Another of Peters’ strengths is his ability to humanize the key players in ways that history cannot. That’s a fiction writer’s superpower. Peters imbues Joe Hooker, Dan Butterfield, and Dan Sickles—a rogues’ gallery if ever the Union high command saw one—with redeeming qualities and sympathetic sides that actually give readers things to think about that may help them better understand the campaign. For instance, blistering headaches, so bad I could almost feel them off the page, plague Hooker during the battle, inviting a whole new reconsideration of his actions.
Lee shows frailties instead of just a marble facade. Jackson is “an odd man…graceless, but touched with immense gifts,” described elsewhere as “a hanging judge with a child’s heart: earnest and awkward, implacable.”
In the lead up to the fighting on May 2, I especially appreciated Peters’ effectiveness at getting inside the heads of officers in the Union XI Corps. When battle erupts, they aren’t quite so easily dismissed as “Flying Dutchmen”; instead, their plight and flight (and scattered stubborn resistance) becomes understandable, noble, and doomed rather than just a subject of mockery.

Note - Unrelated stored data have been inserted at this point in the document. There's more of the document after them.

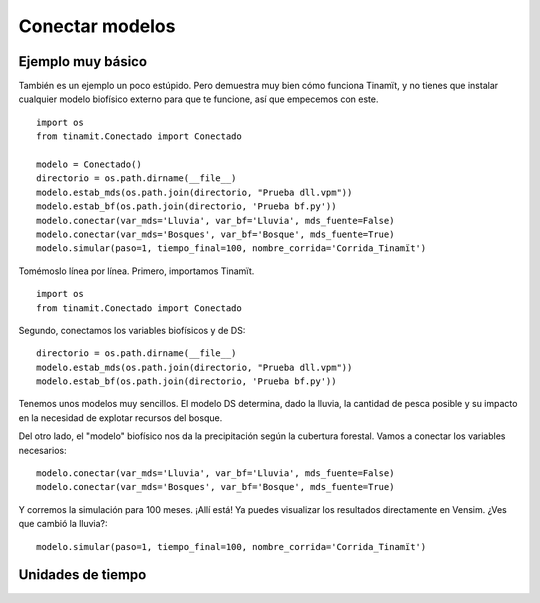 Conectar modelos
================

.. _ejemplo_senc:

Ejemplo muy básico
------------------
También es un ejemplo un poco estúpido. Pero demuestra muy bien cómo funciona Tinamït, y no tienes que instalar
cualquier modelo biofísico externo para que te funcione, así que empecemos con este. ::

    import os
    from tinamit.Conectado import Conectado

    modelo = Conectado()
    directorio = os.path.dirname(__file__)
    modelo.estab_mds(os.path.join(directorio, "Prueba dll.vpm"))
    modelo.estab_bf(os.path.join(directorio, 'Prueba bf.py'))
    modelo.conectar(var_mds='Lluvia', var_bf='Lluvia', mds_fuente=False)
    modelo.conectar(var_mds='Bosques', var_bf='Bosque', mds_fuente=True)
    modelo.simular(paso=1, tiempo_final=100, nombre_corrida='Corrida_Tinamït')

Tomémoslo línea por línea. Primero, importamos Tinamït. ::

   import os
   from tinamit.Conectado import Conectado

Segundo, conectamos los variables biofísicos y de DS::

   directorio = os.path.dirname(__file__)
   modelo.estab_mds(os.path.join(directorio, "Prueba dll.vpm"))
   modelo.estab_bf(os.path.join(directorio, 'Prueba bf.py'))

Tenemos unos modelos muy sencillos. El modelo DS determina, dado la lluvia, la cantidad de pesca posible y su impacto
en la necesidad de explotar recursos del bosque.

.. image:: /_estático/imágenes/Ejemplos/Ejemplo_básico_modelo_VENSIM.png
   :align: center
   :alt: Modelo Vensim.

Del otro lado, el "modelo" biofísico nos da la precipitación según la cubertura forestal. Vamos a conectar los variables
necesarios::

   modelo.conectar(var_mds='Lluvia', var_bf='Lluvia', mds_fuente=False)
   modelo.conectar(var_mds='Bosques', var_bf='Bosque', mds_fuente=True)

Y corremos la simulación para 100 meses. ¡Allí está! Ya puedes visualizar los resultados directamente en Vensim.
¿Ves que cambió la lluvia?::

   modelo.simular(paso=1, tiempo_final=100, nombre_corrida='Corrida_Tinamït')


Unidades de tiempo
------------------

Peters captures character brilliantly in short phrases, too. Jeb Stuart “was a wizard of sheer presence, colorful as a one-man medicine show.” Jubal Early “blasphemed to shame Lucifer, his high-pitched voice turning sulfur into sound.” Vladimir Krzyzanowski “sat fiercely upon his horse, as if bullets had best avoid him.” Peters sprinkled such jewels liberally through the text, and I delighted at every one.
Peters’ pacing at the beginning of the book feels manic, jumping between his many characters in short bursts, but once Jackson’s May 2 flank attack rolls forward, Peters hits his stride and the pacing becomes pitch perfect. The narrative comes to life in one of the best-written battle sequences I’ve ever read.
Peters ends with a thoughtful author’s note, full of insights even the most seasoned Chancellorsville student will find worth pondering. It was an excellent capstone to an enjoyable book. Readers looking for good Civil War fiction will enjoy Darkness at Chancellorsville.
Chris Mackowski of the Emerging Civil War blog is the author of many Civil War titles, including The Last Days of Stonewall Jackson.